El anciano arqueó una ceja, bastante sorprendido por mi respuesta.

—¿Discreto? ¿Holden? Querida, mi nieto no conoce el significado de esa palabra.

Créame que lo sé.

—Quizás —comenté, permitiéndome dejar salir una pequeña sonrisa—. Supongo que él también quería asegurarse de que me interesara por su carácter y no por sus… circunstancias.

Holden me lanzó una mirada de advertencia divertida, pero también de aprobación.

Yo también puedo hacerte sufrir un poco, Somerset.

El abuelo de Holden observó el intercambio en silencio. Luego, su mirada bajó a nuestras manos entrelazadas y comenzó a asentir lentamente.

—Veo que aún no llevas un anillo.

¡Mierda!

¡Olvidé ponérmelo antes de entrar!

Sin embargo, Holden, sin soltarme, metió la mano libre en su chaqueta y, con una delicadeza que no le conocía, sacó la pequeña bolsa de terciopelo. El diamante amarillo capturó cada haz de luz de la habitación y la devolvió multiplicada.

Juro que fui capaz de escuchar un suspiro colectivo en la sala.

—Lo tenía guardado para este momento, abuelo —comentó Holden, y su voz sonó genuinamente emocionada—. Porque quería que fueras tú, y nuestra familia, los primeros en verlo. En verla a ella con él.

Y entonces deslizó el anillo en mi dedo, bajo la atenta mirada de todos.

La piedra pesaba una tonelada y brillaba como un hermoso pedazo de sol.

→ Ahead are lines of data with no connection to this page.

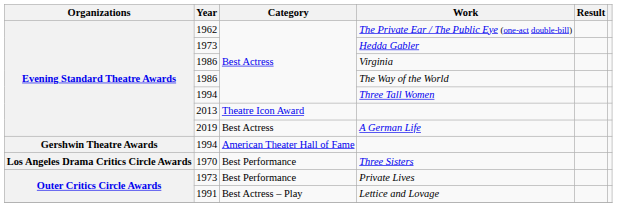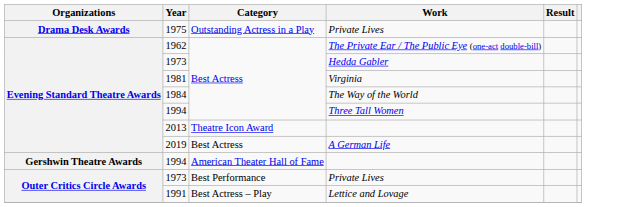+ row: Drama Desk Awards | 1975 | Outstanding Actress in a Play | Private Lives
Virginia | Year: 1986 -> 1981
The Way of the World | Year: 1986 -> 1984
- row: Los Angeles Drama Critics Circle Awards | 1970 | Best Performance | Three Sisters
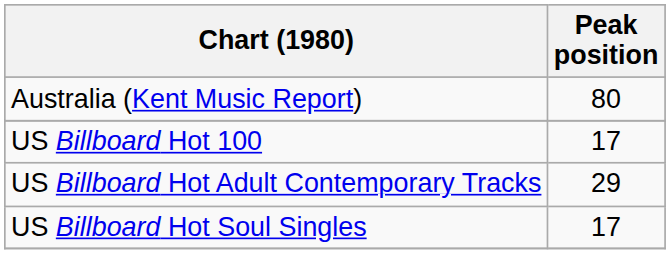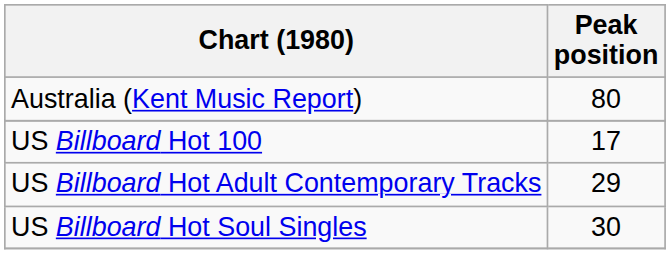US Billboard Hot Soul Singles | Peak position: 17 -> 30
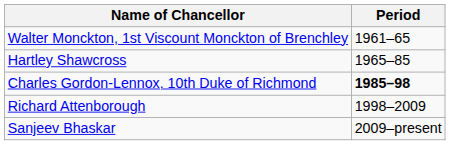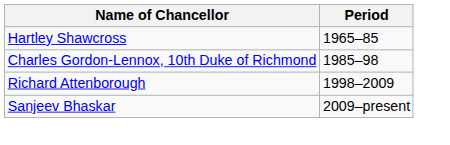- row: Walter Monckton, 1st Viscount Monckton of Brenchley | 1961–65
Charles Gordon-Lennox, 10th Duke of Richmond | Period: bold -> normal
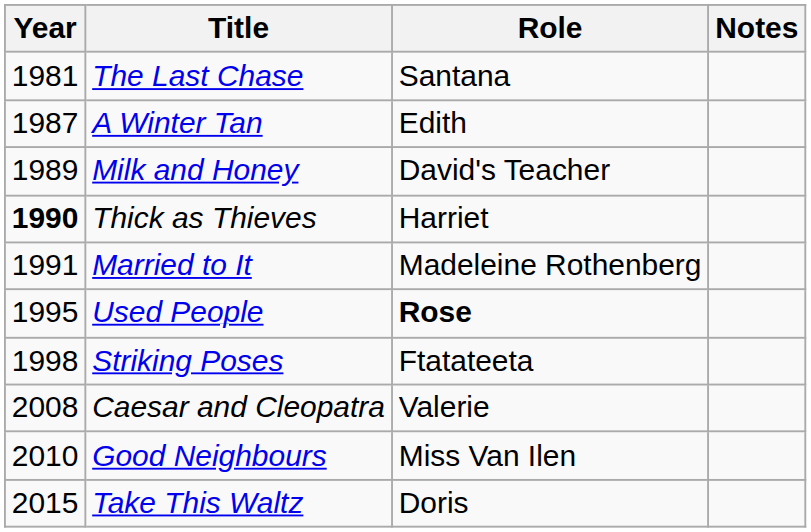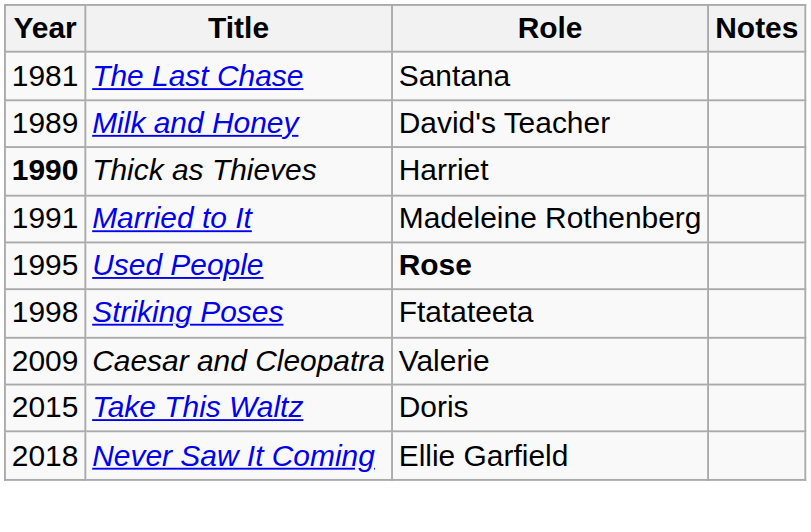- row: 1987 | A Winter Tan | Edith
Caesar and Cleopatra | Year: 2008 -> 2009
- row: 2010 | Good Neighbours | Miss Van Ilen
+ row: 2018 | Never Saw It Coming | Ellie Garfield
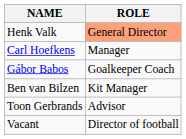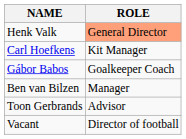Carl Hoefkens | ROLE: Manager -> Kit Manager
Ben van Bilzen | ROLE: Kit Manager -> Manager
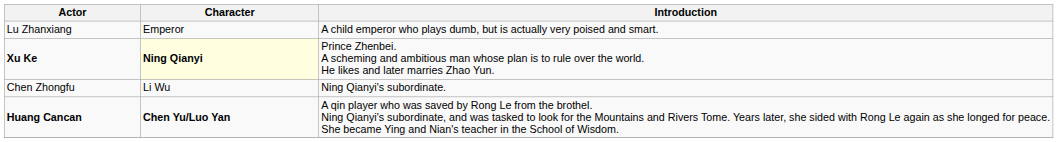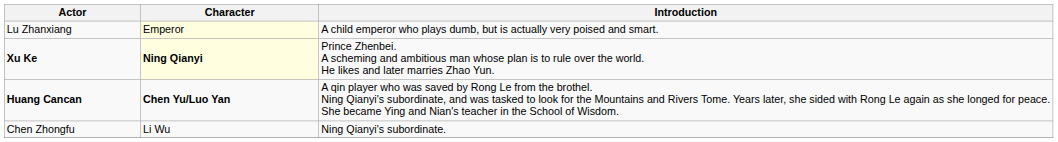Lu Zhanxiang | Character: no background -> lightyellow background
rows swapped: Huang Cancan <-> Chen Zhongfu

Marcel Somerset observó la joya y luego mi rostro. Por primera vez desde que llegamos, una esquina de sus labios se curvó hacia arriba.

Oh.

—Bien —respondió, asintiendo con parsimonia—. Al fin tomaste una decisión que no me hace cuestionar tu juicio, Holden. Es una chica hermosa y muy educada, por lo que veo... Bienvenida a la familia, Adara.

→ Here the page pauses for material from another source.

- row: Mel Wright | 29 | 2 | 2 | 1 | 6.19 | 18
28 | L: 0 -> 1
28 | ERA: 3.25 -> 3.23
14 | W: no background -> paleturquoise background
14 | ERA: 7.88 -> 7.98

Solo por poco tiempo, señor.

Ese fue el sello de aprobación. La tensión en la sala finalmente se rompió en una oleada de felicitaciones, conversaciones y pasos hacia nosotros.

Nuestro plan… había comenzado.

Y mientras sonreía y respondía preguntas, con el peso del diamante amarillo en mi mano y la palma de Holden firme y cálida en mi espalda, supe que ya no había vuelta atrás.

Me casaría con mi mejor amigo y tendría una oportunidad de vivir.